# FA coding.



## And#M3# (Jul 27, 2017)

Hello,

My name is Anderson, I'm from Brasil and I work in a Car's Dealer.

I'm new here and I'd like to know about FA coding. I'm trying the E-sys free version, however if someone knows how can I get the Pro version, please give some help.

Regards:thumbup:


----------



## hornhospital (Jan 7, 2008)

Welcome to Bimmerfest, Anderson!

I moved your posting to the Coding and Programming forum, where you should get some help.


----------



## Almaretto (Nov 17, 2015)

And#M3# said:


> Hello,
> 
> My name is Anderson, I'm from Brasil and I work in a Car's Dealer.
> 
> ...


There is no Pro version of E-sys. There is Premium and Pro Launcher, but neither are needed for FA coding.

Details on FA/VO coding are in S*TICKY:

Coding: Getting Started Guides, Tips, & Cheat Sheets


----------



## And#M3# (Jul 27, 2017)

Thanks for your help Almaretto.
Today I was coding an F25 and I had to wait for 48h to start work in the E-sys Launcher Premium. Do you know where can I find the PRO LAUNCHER version.
I sent an email to the Tokenmaster, however, nobody answered. Maybe the email was incorrect, if someone has this information I'll really appreciate it.


----------



## shawnsheridan (Jan 10, 2009)

And#M3# said:


> Thanks for your help Almaretto.
> Today I was coding an F25 and I had to wait for 48h to start work in the E-sys Launcher Premium. Do you know where can I find the PRO LAUNCHER version.
> I sent an email to the Tokenmaster, however, nobody answered. Maybe the email was incorrect, if someone has this information I'll really appreciate it.

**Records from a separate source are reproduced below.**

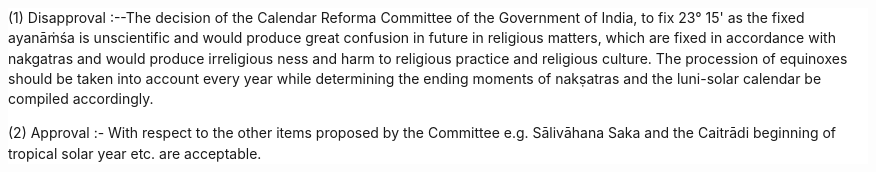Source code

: (1) Disapproval :--The decision of the Calendar Reforma Committee of the Government of India, to fix 23° 15' as the fixed ayanāṁśa is unscientific and would produce great confusion in future in religious matters, which are fixed in accordance with nakgatras and would produce irreligious ness and harm to religious practice and religious culture. The procession of equinoxes should be taken into account every year while determining the ending moments of nakṣatras and the luni-solar calendar be compiled accordingly. 



(2) Approval :- With respect to the other items proposed by the Committee e.g. Sālivāhana Saka and the Caitrādi beginning of tropical solar year etc. are acceptable.



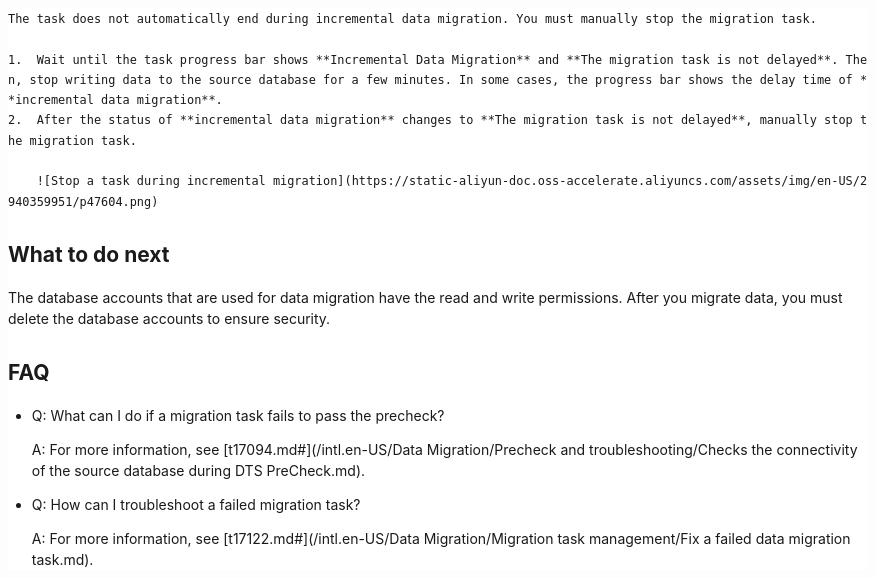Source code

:     The task does not automatically end during incremental data migration. You must manually stop the migration task.

    1.  Wait until the task progress bar shows **Incremental Data Migration** and **The migration task is not delayed**. Then, stop writing data to the source database for a few minutes. In some cases, the progress bar shows the delay time of **incremental data migration**.
    2.  After the status of **incremental data migration** changes to **The migration task is not delayed**, manually stop the migration task.

        ![Stop a task during incremental migration](https://static-aliyun-doc.oss-accelerate.aliyuncs.com/assets/img/en-US/2940359951/p47604.png)


## What to do next

The database accounts that are used for data migration have the read and write permissions. After you migrate data, you must delete the database accounts to ensure security.

## FAQ

-   Q: What can I do if a migration task fails to pass the precheck?

    A: For more information, see [t17094.md\#](/intl.en-US/Data Migration/Precheck and troubleshooting/Checks the connectivity of the source database during DTS PreCheck.md).

-   Q: How can I troubleshoot a failed migration task?

    A: For more information, see [t17122.md\#](/intl.en-US/Data Migration/Migration task management/Fix a failed data migration task.md).


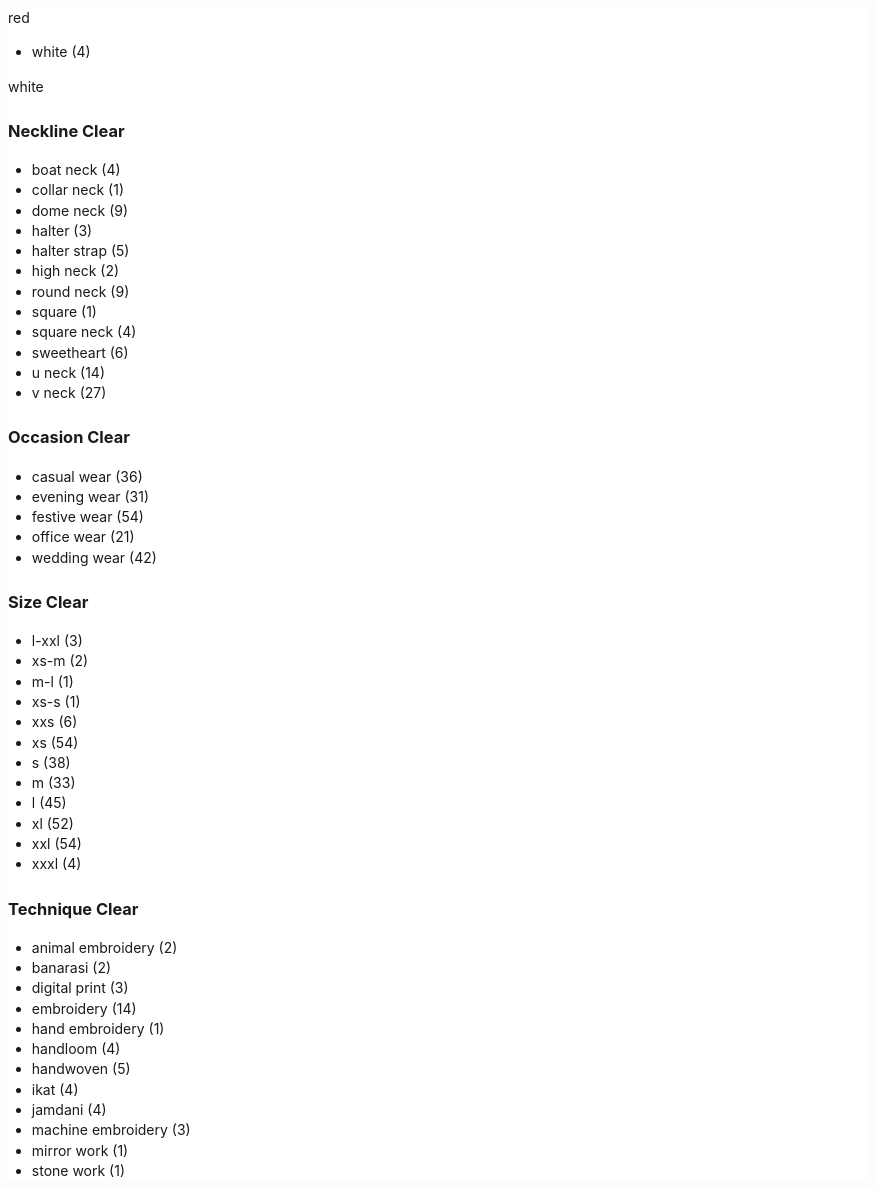 red
- white (4)

white

### Neckline Clear

- boat neck (4)
- collar neck (1)
- dome neck (9)
- halter (3)
- halter strap (5)
- high neck (2)
- round neck (9)
- square (1)
- square neck (4)
- sweetheart (6)
- u neck (14)
- v neck (27)

### Occasion Clear

- casual wear (36)
- evening wear (31)
- festive wear (54)
- office wear (21)
- wedding wear (42)

### Size Clear

- l-xxl (3)
- xs-m (2)
- m-l (1)
- xs-s (1)
- xxs (6)
- xs (54)
- s (38)
- m (33)
- l (45)
- xl (52)
- xxl (54)
- xxxl (4)

### Technique Clear

- animal embroidery (2)
- banarasi (2)
- digital print (3)
- embroidery (14)
- hand embroidery (1)
- handloom (4)
- handwoven (5)
- ikat (4)
- jamdani (4)
- machine embroidery (3)
- mirror work (1)
- stone work (1)
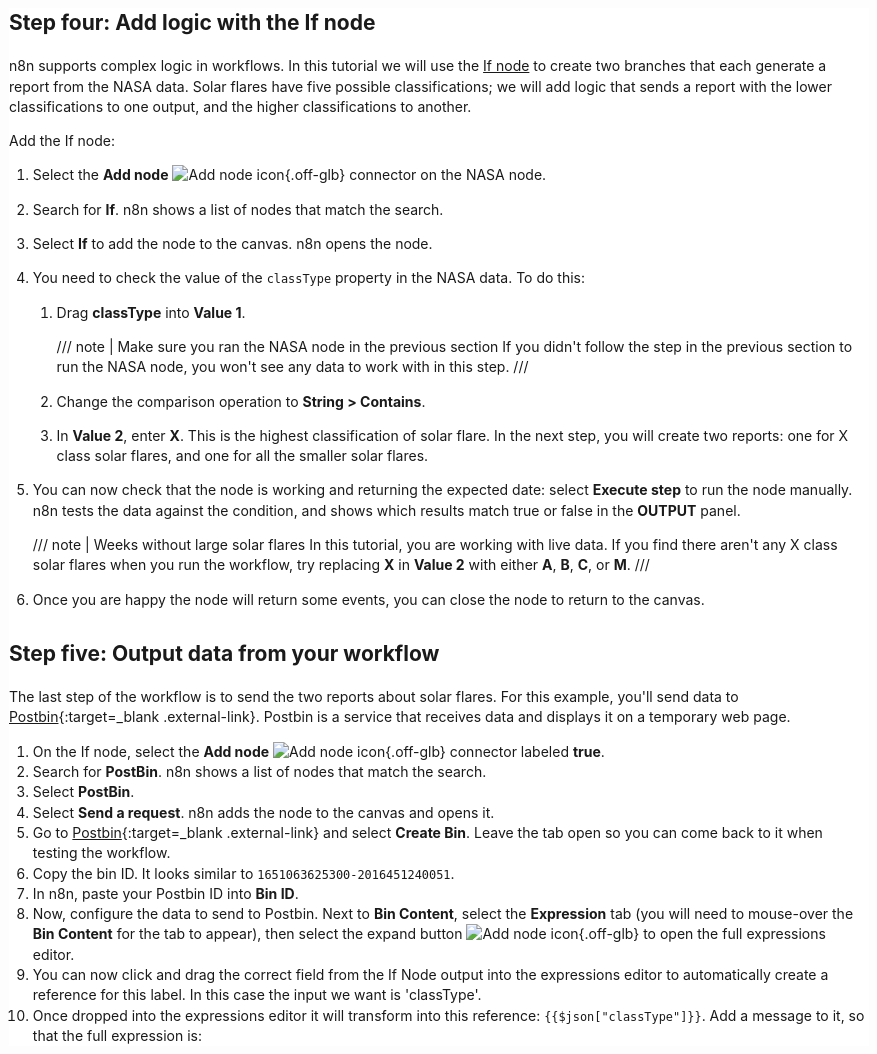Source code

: ## Step four: Add logic with the If node

n8n supports complex logic in workflows. In this tutorial we will use the [If node](/integrations/builtin/core-nodes/n8n-nodes-base.if.md) to create two branches that each generate a report from the NASA data. Solar flares have five possible classifications; we will add logic that sends a report with the lower classifications to one output, and the higher classifications to another.

Add the If node:

1. Select the **Add node** <span class="inline-image">![Add node icon](/_images/try-it-out/add-node-small.png){.off-glb}</span> connector on the NASA node.
1. Search for **If**. n8n shows a list of nodes that match the search.
1. Select **If** to add the node to the canvas. n8n opens the node.
1. You need to check the value of the `classType` property in the NASA data. To do this:
	1. Drag **classType** into **Value 1**.

		/// note | Make sure you ran the NASA node in the previous section
		If you didn't follow the step in the previous section to run the NASA node, you won't see any data to work with in this step.
		///

    1. Change the comparison operation to **String > Contains**.
    1. In **Value 2**, enter **X**. This is the highest classification of solar flare. In the next step, you will create two reports: one for X class solar flares, and one for all the smaller solar flares.
1. You can now check that the node is working and returning the expected date: select **Execute step** to run the node manually. n8n tests the data against the condition, and shows which results match true or false in the **OUTPUT** panel.

    /// note | Weeks without large solar flares
    In this tutorial, you are working with live data. If you find there aren't any X class solar flares when you run the workflow, try replacing **X** in **Value 2** with either **A**, **B**, **C**, or **M**.
    ///

1. Once you are happy the node will return some events, you can close the node to return to the canvas.

## Step five: Output data from your workflow

The last step of the workflow is to send the two reports about solar flares. For this example, you'll send data to [Postbin](https://www.toptal.com/developers/postbin/){:target=_blank .external-link}. Postbin is a service that receives data and displays it on a temporary web page.

1. On the If node, select the **Add node** <span class="inline-image">![Add node icon](/_images/try-it-out/add-node-small.png){.off-glb}</span> connector labeled **true**.
1. Search for **PostBin**. n8n shows a list of nodes that match the search.
1. Select **PostBin**.
1. Select **Send a request**. n8n adds the node to the canvas and opens it.
1. Go to [Postbin](https://www.toptal.com/developers/postbin/){:target=_blank .external-link} and select **Create Bin**. Leave the tab open so you can come back to it when testing the workflow.
1. Copy the bin ID. It looks similar to `1651063625300-2016451240051`.
1. In n8n, paste your Postbin ID into **Bin ID**.
1. Now, configure the data to send to Postbin. Next to **Bin Content**, select the **Expression** tab (you will need to mouse-over the **Bin Content** for the tab to appear), then select the expand button <span class="inline-image">![Add node icon](/_images/common-icons/open-expression-editor.png){.off-glb}</span> to open the full expressions editor.
1. You can now click and drag the correct field from the If Node output into the expressions editor to automatically create a reference for this label. In this case the input we want is 'classType'.
1. Once dropped into the expressions editor it will transform into this reference: `{{$json["classType"]}}`. Add a message to it, so that the full expression is:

TokenMaster has been unreachable since March.


----------



## Almaretto (Nov 17, 2015)

And#M3# said:


> Thanks for your help Almaretto.
> Today I was coding an F25 and I had to wait for 48h to start work in the E-sys Launcher Premium. Do you know where can I find the PRO LAUNCHER version.
> I sent an email to the Tokenmaster, however, nobody answered. Maybe the email was incorrect, if someone has this information I'll really appreciate it.


Email is right on all his programs. Unfortunately, only TM can provide Pro EST token, so no use in sending installation as he has been MIA for an extended period. Many, including myself, are waiting for his return.


----------